__Exercise aim__
For the data that follows, give the number of lines in which "отказывает" appears. Add nothing to it.

__Given records__
Segment Open
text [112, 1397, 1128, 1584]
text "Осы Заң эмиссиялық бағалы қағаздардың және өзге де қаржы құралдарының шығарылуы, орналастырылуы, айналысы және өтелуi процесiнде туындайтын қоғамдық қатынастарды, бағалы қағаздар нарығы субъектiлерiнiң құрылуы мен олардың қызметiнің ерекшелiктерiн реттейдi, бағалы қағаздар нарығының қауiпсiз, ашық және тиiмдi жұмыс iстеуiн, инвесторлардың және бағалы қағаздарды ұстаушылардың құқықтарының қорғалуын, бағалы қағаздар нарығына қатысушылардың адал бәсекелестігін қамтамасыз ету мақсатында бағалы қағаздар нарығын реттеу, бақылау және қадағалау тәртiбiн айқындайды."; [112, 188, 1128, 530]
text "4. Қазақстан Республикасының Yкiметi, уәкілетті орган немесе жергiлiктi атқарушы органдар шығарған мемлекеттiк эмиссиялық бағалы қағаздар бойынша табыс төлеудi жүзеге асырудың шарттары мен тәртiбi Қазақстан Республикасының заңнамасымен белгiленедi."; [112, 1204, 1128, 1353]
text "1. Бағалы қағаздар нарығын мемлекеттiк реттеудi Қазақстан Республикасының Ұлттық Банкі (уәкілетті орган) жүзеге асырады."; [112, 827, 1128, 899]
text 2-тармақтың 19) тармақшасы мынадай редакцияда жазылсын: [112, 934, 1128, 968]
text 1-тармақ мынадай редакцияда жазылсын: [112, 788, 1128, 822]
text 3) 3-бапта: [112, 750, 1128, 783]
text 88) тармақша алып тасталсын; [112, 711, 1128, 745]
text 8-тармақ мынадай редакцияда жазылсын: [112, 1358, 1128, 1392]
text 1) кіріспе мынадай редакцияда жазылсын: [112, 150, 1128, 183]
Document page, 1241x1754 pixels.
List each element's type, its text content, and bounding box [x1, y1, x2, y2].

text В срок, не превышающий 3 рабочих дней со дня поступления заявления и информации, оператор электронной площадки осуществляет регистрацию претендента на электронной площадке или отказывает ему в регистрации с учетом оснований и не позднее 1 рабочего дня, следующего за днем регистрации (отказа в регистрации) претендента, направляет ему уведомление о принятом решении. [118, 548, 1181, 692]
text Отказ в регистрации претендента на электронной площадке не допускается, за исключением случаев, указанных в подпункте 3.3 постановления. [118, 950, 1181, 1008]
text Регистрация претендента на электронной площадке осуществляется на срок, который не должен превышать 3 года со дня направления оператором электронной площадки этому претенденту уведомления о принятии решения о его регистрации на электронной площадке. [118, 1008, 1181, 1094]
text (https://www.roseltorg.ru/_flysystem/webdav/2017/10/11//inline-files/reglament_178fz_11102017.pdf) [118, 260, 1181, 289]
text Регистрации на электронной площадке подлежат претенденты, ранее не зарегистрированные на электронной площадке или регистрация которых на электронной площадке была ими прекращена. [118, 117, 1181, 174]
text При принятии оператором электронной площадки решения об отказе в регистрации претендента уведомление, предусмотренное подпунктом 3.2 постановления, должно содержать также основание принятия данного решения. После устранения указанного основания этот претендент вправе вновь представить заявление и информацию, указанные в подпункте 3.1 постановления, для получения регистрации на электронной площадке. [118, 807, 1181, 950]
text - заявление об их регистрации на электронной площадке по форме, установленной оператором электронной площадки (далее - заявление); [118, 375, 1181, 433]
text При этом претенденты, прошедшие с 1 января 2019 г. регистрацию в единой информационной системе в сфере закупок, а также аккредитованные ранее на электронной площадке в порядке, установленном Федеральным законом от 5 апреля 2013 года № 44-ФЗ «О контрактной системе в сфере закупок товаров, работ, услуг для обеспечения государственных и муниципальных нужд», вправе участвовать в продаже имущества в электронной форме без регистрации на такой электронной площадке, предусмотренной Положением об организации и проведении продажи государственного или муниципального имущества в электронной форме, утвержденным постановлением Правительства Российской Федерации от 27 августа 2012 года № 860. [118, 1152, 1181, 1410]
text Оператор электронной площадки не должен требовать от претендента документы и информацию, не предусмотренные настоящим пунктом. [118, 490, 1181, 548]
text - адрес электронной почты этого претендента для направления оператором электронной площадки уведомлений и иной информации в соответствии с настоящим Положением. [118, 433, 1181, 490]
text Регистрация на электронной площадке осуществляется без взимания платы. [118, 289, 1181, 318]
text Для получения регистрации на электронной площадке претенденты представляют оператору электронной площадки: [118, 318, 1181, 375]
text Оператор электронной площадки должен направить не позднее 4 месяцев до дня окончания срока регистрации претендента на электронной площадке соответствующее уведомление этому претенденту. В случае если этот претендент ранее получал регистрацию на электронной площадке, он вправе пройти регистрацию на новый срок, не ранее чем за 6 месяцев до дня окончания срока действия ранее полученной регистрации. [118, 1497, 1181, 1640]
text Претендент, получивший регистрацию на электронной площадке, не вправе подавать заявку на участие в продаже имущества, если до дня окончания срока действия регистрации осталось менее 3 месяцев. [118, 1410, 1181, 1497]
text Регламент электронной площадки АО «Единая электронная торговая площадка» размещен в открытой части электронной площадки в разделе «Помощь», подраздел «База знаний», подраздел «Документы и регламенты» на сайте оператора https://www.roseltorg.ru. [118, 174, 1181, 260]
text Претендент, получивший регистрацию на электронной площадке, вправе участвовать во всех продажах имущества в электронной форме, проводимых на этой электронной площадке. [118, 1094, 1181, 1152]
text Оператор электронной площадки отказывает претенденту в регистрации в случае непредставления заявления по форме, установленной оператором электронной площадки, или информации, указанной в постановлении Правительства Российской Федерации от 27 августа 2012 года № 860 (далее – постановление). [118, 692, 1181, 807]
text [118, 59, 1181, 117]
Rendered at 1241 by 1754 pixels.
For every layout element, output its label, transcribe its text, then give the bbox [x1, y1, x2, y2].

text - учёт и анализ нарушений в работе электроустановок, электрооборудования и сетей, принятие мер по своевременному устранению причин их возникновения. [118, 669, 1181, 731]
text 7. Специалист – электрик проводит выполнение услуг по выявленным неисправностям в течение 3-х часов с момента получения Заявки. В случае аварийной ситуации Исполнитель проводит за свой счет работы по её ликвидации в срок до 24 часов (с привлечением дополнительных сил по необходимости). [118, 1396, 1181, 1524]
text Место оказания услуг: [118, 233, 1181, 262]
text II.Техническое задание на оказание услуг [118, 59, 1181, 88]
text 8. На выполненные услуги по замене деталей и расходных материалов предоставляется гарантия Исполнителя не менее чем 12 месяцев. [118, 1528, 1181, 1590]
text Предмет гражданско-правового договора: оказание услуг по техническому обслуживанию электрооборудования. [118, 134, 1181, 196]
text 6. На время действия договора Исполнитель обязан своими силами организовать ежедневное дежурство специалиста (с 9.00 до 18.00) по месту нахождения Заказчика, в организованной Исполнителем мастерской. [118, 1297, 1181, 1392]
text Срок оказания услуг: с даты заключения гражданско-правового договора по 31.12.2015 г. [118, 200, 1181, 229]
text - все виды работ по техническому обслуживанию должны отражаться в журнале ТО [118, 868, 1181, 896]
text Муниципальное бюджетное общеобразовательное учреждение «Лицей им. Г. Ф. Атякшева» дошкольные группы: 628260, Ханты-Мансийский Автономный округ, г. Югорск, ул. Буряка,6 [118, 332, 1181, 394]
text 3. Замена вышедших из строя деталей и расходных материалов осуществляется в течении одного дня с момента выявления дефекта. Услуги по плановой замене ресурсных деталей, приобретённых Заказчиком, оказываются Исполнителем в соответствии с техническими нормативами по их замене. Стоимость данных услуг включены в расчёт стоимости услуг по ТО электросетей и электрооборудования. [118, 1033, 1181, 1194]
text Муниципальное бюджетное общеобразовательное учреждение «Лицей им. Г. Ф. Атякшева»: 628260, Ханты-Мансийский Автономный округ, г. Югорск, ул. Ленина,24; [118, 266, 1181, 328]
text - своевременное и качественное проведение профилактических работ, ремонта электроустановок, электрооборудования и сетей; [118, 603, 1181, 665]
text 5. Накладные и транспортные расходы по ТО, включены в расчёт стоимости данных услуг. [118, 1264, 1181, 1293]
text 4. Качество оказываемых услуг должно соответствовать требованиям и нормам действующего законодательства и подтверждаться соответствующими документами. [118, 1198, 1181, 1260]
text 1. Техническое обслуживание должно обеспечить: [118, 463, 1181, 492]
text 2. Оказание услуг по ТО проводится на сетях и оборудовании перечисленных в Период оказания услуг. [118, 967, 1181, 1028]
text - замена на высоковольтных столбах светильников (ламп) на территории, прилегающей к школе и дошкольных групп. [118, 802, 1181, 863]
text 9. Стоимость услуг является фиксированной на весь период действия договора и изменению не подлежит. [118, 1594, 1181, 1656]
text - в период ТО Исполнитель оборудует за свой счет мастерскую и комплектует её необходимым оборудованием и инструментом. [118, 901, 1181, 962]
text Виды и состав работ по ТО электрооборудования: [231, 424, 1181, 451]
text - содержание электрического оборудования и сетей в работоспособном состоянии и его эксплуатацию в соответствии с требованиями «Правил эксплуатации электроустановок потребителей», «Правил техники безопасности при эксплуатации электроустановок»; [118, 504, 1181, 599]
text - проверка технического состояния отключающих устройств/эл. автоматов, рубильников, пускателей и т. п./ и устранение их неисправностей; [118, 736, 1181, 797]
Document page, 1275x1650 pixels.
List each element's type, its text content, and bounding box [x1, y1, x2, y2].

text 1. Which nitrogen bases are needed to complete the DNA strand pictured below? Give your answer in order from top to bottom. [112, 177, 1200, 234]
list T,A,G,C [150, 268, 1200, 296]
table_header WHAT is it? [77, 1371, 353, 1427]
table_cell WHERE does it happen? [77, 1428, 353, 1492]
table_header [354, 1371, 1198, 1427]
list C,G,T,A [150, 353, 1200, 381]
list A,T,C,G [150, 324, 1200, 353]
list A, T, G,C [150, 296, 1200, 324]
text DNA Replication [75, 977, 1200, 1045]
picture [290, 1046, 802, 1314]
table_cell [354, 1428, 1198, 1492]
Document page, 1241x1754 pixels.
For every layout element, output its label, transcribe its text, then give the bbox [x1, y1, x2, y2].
Segment Closed
__Result__
2